Page excerpt

Manufacturers may have begun to include DMBA in their products to replace the banned DMAA, the researchers reported. The findings, published in the journal Drug Testing and Analysis, revealed that most of the products containing DMBA are marketed as sports or weight loss supplements or brain enhancers.
Currently, the FDA has not taken any action to ban DMBA, but reports indicate that it is now considering next steps. Since manufacturers have not yet stopped making products containing DMBA, and since retailers may still contain such products, experts said that consumers need to be wary of supplements that contain the potentially harmful compounds.
All coffees may be good for liver
Both decaffeinated and caffeinated coffee may help your liver resist disease, according to a new study from the National Cancer Institute.
Previous research has shown that drinking coffee may have numerous health benefits, including lowering risk of developing heart disease, diabetes, liver disease and liver cancer. In the new study, scientists focused primarily on whether drinking decaf coffee holds the same benefits.
The researchers collected data on about 27,800 people ages 20 and older, which included how much coffee they said they had consumed over a 24-hour period. They also collected blood samples in order to examine the participants’ liver health.
The study’s findings, published in the journal Hepatology, showed that people who reported drinking three or more cups of coffee a day had fewer signs of liver damage or inflammation, when compared with those who drank no coffee. Furthermore, the researchers found that the findings remained consistent whether the participants drank decaf or regular coffee.
Additional studies are needed to determine what specific component in coffee helps protect the liver.
"Giant leap forward" for possible type 1 diabetes cure
In what’s been described as “potentially a major medical breakthrough,” a team at Harvard University says it has sucessfully used embryonic stem cells to cure type 1 diabetes in mice…
Type 1 diabetes is caused by the immune system destroying the insulin-producing cells in the pancreas, which differs from the more common type 2 diabetes, which is largely due to an unhealthy lifestyle.
According to a report in the journal Cell, the Harvard scientists were able to tranplant stem cells into the kidney of a diabetic mouse and two weeks later, it showed no signs of the diseae.
For their new technique to work in people with type 1 diabetes, the researchers need to add another component that stops a recipient’s immune system from attacking the 150 million or so stem cells they would receive. They are, however, now working with scientists at the MIT to develop an implant that protects the cells from immune attack.

Work instruction 1
Decide whether each statement below agrees with the health news excerpt. Answer yes or no for each, and quote the words from the excerpt that decide it.
(a) The FDA has banned DMBA.
(b) The coffee study gathered data on people ages 20 and older.
(c) Type 1 diabetes is largely due to an unhealthy lifestyle.
Work instruction 2
Answer these questions using the health news excerpt:
(a) In which journal were the DMBA findings published?
(b) How many cups of coffee a day did people with fewer signs of liver damage or inflammation report drinking?
(c) Scientists at which institution are working with the Harvard team on an implant to protect the cells from immune attack?
The rows that follow this passage come from a separate source.

Material provided
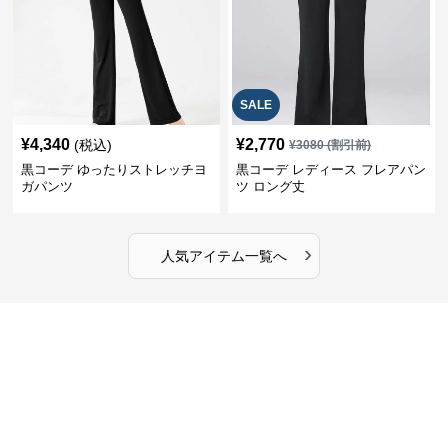
SALE
¥
4,340
¥
2,770
(税込)
¥
3080
(割引前)
黒コーデ ゆったりストレッチヨ
黒コーデ レディース フレアパン
ガパンツ
ツ ロング丈
›
人気アイテム一覧へ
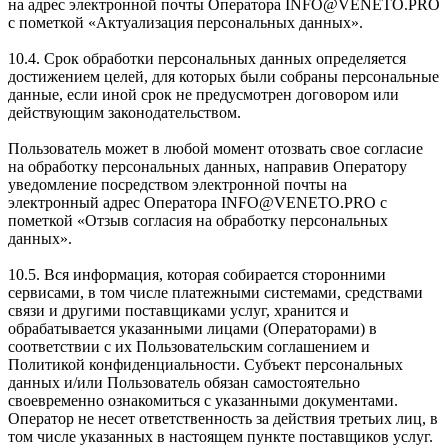
на адрес электронной почты Оператора INFO@VENETO.PRO
с пометкой «Актуализация персональных данных».
10.4. Срок обработки персональных данных определяется
достижением целей, для которых были собраны персональные
данные, если иной срок не предусмотрен договором или
действующим законодательством.
Пользователь может в любой момент отозвать свое согласие
на обработку персональных данных, направив Оператору
уведомление посредством электронной почты на
электронный адрес Оператора INFO@VENETO.PRO с
пометкой «Отзыв согласия на обработку персональных
данных».
10.5. Вся информация, которая собирается сторонними
сервисами, в том числе платежными системами, средствами
связи и другими поставщиками услуг, хранится и
обрабатывается указанными лицами (Операторами) в
соответствии с их Пользовательским соглашением и
Политикой конфиденциальности. Субъект персональных
данных и/или Пользователь обязан самостоятельно
своевременно ознакомиться с указанными документами.
Оператор не несет ответственность за действия третьих лиц, в
том числе указанных в настоящем пункте поставщиков услуг.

Task response 1
(a) No: "Currently, the FDA has not taken any action to ban DMBA"
(b) Yes: "The researchers collected data on about 27,800 people ages 20 and older"
(c) No: "Type 1 diabetes is caused by the immune system destroying the insulin-producing cells in the pancreas"

Task response 2
(a) Drug Testing and Analysis
(b) Three or more
(c) MIT